Saturday, February 26, 2011

The Curious Task

"The curious task of economics is to demonstrate to men how little they really know about they imagine they can design." -- F.A. Hayek

As a college student studying business in this day and age, I realize how little my fellow students really understand about economics.  Any introduction class to economics should cover Frederich Hayek in some way.  Instead, John Maynard Keynes is covered (glowingly depending on the professor.)  Mine never did.  I found out about Hayek due to a friend who mentioned him and a really good economic rap battle music video on YouTube.  Business classes seem to focus almost exclusively on the nuts and bolts without any time spent on the larger picture.  It is best to demonstrate this by example.

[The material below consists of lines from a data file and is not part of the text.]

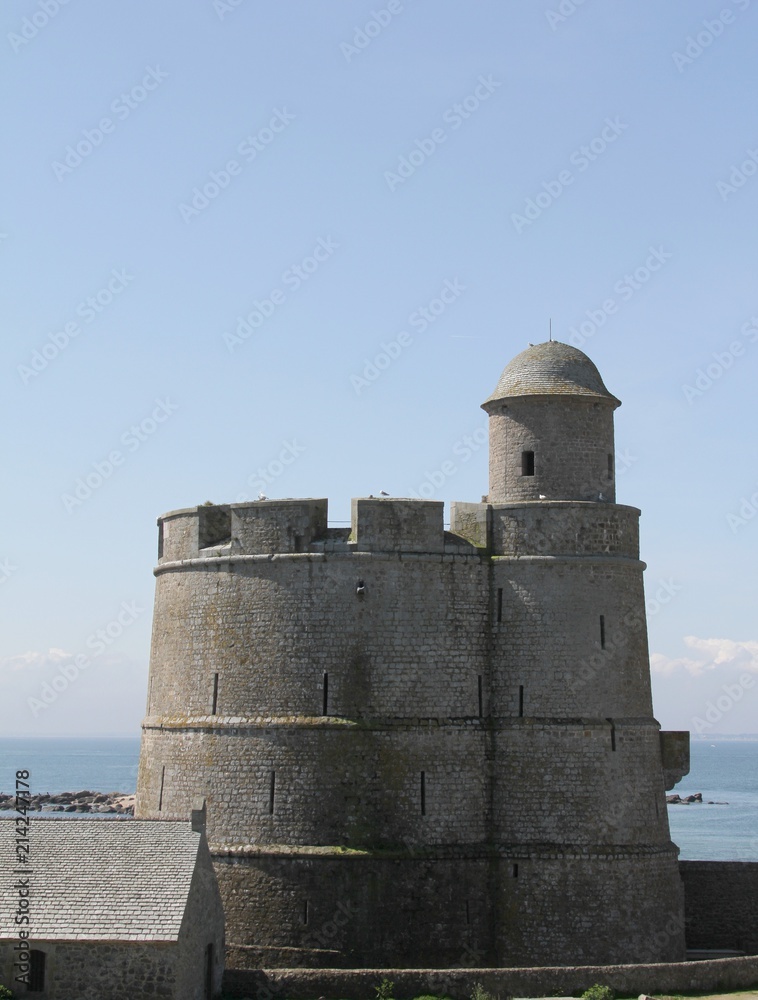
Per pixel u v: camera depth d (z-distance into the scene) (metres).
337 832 46.09
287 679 47.34
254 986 41.28
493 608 48.38
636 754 47.81
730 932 52.53
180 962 36.91
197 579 49.97
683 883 52.72
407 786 46.44
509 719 47.41
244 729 47.38
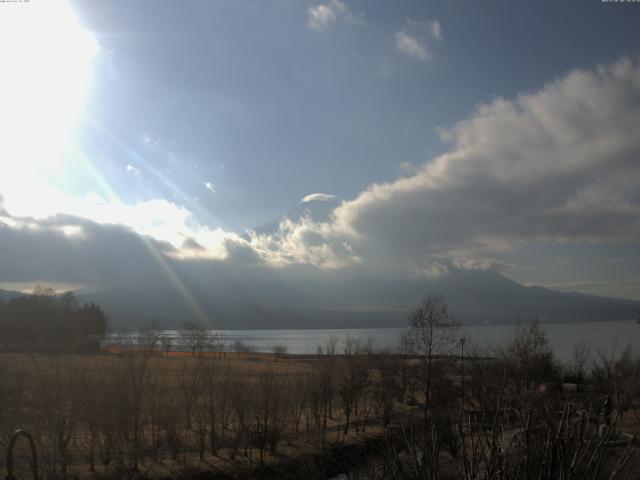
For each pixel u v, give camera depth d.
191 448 41.06
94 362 49.12
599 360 67.38
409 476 13.12
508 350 51.72
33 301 125.94
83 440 40.81
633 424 35.59
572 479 10.55
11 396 36.38
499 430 12.48
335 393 55.84
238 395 43.12
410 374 53.72
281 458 38.22
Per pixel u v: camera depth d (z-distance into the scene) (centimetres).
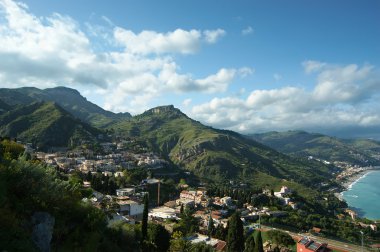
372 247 13038
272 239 11656
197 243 7562
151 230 6244
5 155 2898
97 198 10381
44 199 2517
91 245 2795
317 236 13862
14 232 1934
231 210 16825
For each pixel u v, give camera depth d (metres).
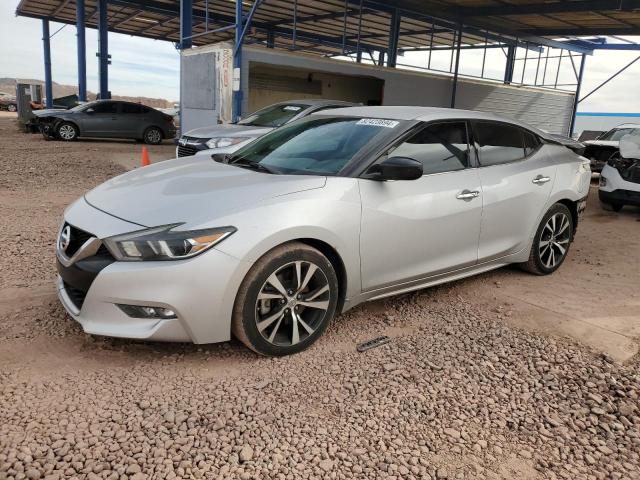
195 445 2.52
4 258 4.96
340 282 3.57
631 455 2.62
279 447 2.54
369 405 2.91
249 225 3.07
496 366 3.38
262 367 3.22
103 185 3.85
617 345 3.71
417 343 3.63
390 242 3.66
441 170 4.02
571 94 24.41
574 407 2.99
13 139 18.47
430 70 19.89
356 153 3.71
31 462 2.34
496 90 21.38
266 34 27.77
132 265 2.95
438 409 2.91
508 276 5.09
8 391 2.84
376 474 2.41
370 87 21.81
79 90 25.16
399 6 19.56
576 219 5.30
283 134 4.46
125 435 2.55
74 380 2.98
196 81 16.08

In one finance class I was in, my professor brought up the graph showing the required returns on Treasury notes.  She asked what the recent rise in required returns meant.  I knew the answer immediately.  The rest of the class was flabbergasted.  They brought up mathematical concepts without any grip on the market implications.  I said that a rise in required returns means that the market sees the Treasury notes as riskier investments than they were in the past.  This means that more people think the chance of default has increased.  This is most likely due to the constant and exponential increase in government spending, which has exploded the debt and the deficit in recent years.  In conclusion, current government spending levels are unsustainable.  The professor seemed pissed at my long response but no one else realized it.  One student even said, "That makes sense."  Our Treasury notes have a AAA (or Aaa) bond rating from the two major investment rating agencies, S&P and Moody's.  If that rating were downgraded, there would be chaos in the streets.

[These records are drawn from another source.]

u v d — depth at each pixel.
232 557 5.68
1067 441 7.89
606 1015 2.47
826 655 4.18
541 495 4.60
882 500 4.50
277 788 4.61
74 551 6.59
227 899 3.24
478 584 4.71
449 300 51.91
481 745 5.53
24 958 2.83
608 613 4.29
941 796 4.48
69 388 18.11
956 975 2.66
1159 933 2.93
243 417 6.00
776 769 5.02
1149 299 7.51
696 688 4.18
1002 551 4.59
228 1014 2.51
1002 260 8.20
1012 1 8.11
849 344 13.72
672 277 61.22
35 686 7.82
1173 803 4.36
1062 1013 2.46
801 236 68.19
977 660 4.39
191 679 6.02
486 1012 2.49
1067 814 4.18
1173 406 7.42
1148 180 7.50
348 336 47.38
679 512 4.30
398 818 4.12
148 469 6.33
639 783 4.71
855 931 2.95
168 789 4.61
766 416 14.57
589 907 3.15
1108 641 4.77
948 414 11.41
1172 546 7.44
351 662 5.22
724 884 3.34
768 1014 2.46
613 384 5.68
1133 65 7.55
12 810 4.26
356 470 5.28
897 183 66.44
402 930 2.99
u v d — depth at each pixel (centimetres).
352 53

Hayek's views accurately predicted nearly every economic downturn since he's been around.  The only one I could say he wouldn't have predicted based on his models was the dot com bubble burst.  That was based on overvaluation of dot com start-ups based on a faulty valuation model (website hits.)  Some recessions can be caused by technology expanding further than financial techniques.  That was one of them.  People just didn't know which websites would succeed.  I cannot fault Hayek for that.  He died before the Internet was even common in households let alone the necessity it is today.  I personally wonder what works he would publish today on the Internet's influence on available information and the influence such information aggregation has on prices if he were alive today.

Modern Keynesians focus way too much on macroeconomics.  They look over their "perfect" models, looking down on the common people from their ivory towers.  These same people, from Greenspan to Bernanke, did not see the housing bubble burst coming.  How is that possible?  George W. Bush saw it coming in the early 2000s and tried to get Congress to rein in Fannie Mae and Freddie Mac all the way back in 2003.  These Keynesians don't realize their ivory towers are ablaze.

"The ideas of economists and political philosophers, both when they are right and when they are wrong, are more powerful than is commonly understood.  Indeed, the world is ruled by little else.  Practical men, who believe themselves to be quite exempt from any intellectual influence, are usually the slaves of some defunct economist." -- John Maynard Keynes

That quote from Keynes above is probably one of his best.  The thing modern Keynesians don't understand is that the "defunct economist" is Keynes.  He was dismissed in the '70s when rampant stagflation happened.  Why has his influence returned while few college students even know who Hayek is?

Hayek claimed that booms go bust due to an expansion of credit, usually done by the Federal Reserve keeping interest rates artificially low.  Personally, end the Fed.  Seriously.  Let the market decide interest rates.  It makes no sense to centrally plan that.  That's what Hayek called the Fatal Conceit, the idea that "man is able to shape the world around him according to his wishes."  In other words, it is impossible for anything to be centrally planned because it is impossible to know everything.  In short, no one can act, like buying a car, knowing fully every result of his action.  It's the same idea that Leonard Read advanced in his essay "I, Pencil."  In short, a pencil seems to be such a simple item, yet no one person knows how to make one.  It takes thousands of people and a near infinite set of transactions to make one.

Not to say I agree with Hayek on everything.  His view on intellectual property laws makes me a little leery.

That's enough for now.  That's a taste of my economic ideology.